Edit the listing from the line that contains "novembre 2025" through the end of the listing: change "Biznesam" to "Uzņēmumiem", keep every other line unchanged, and leave out the pictures.

______________________________

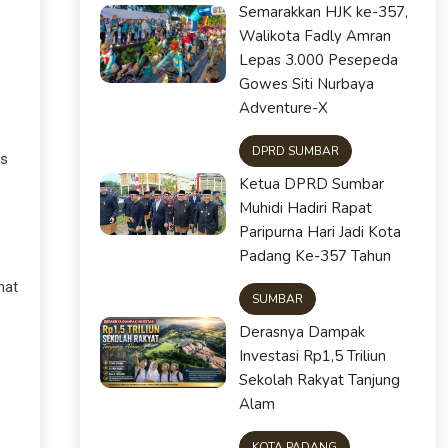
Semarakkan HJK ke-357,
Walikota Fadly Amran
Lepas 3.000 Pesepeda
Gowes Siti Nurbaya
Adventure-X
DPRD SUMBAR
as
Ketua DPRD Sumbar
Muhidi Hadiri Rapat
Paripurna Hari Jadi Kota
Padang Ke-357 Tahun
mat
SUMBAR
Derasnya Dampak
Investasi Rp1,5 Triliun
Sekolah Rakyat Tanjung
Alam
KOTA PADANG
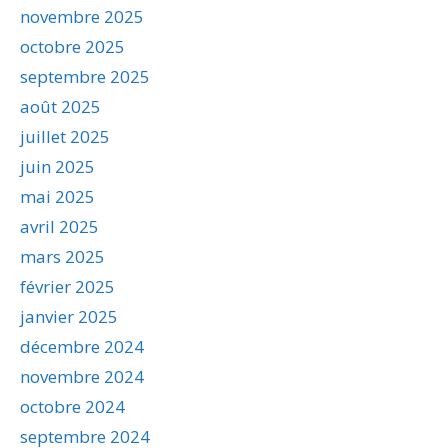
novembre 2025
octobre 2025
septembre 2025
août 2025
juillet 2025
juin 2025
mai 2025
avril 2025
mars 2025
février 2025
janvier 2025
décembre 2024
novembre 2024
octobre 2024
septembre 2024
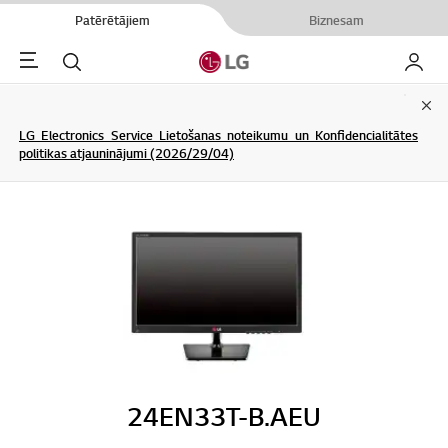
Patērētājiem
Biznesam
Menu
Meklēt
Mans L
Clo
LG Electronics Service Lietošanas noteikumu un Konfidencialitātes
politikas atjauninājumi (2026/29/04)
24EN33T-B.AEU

______________________________

* [REPLY]:
novembre 2025
octobre 2025
septembre 2025
août 2025
juillet 2025
juin 2025
mai 2025
avril 2025
mars 2025
février 2025
janvier 2025
décembre 2024
novembre 2024
octobre 2024
septembre 2024
Patērētājiem
Uzņēmumiem
Menu
Meklēt
Mans L
Clo
LG Electronics Service Lietošanas noteikumu un Konfidencialitātes
politikas atjauninājumi (2026/29/04)
24EN33T-B.AEU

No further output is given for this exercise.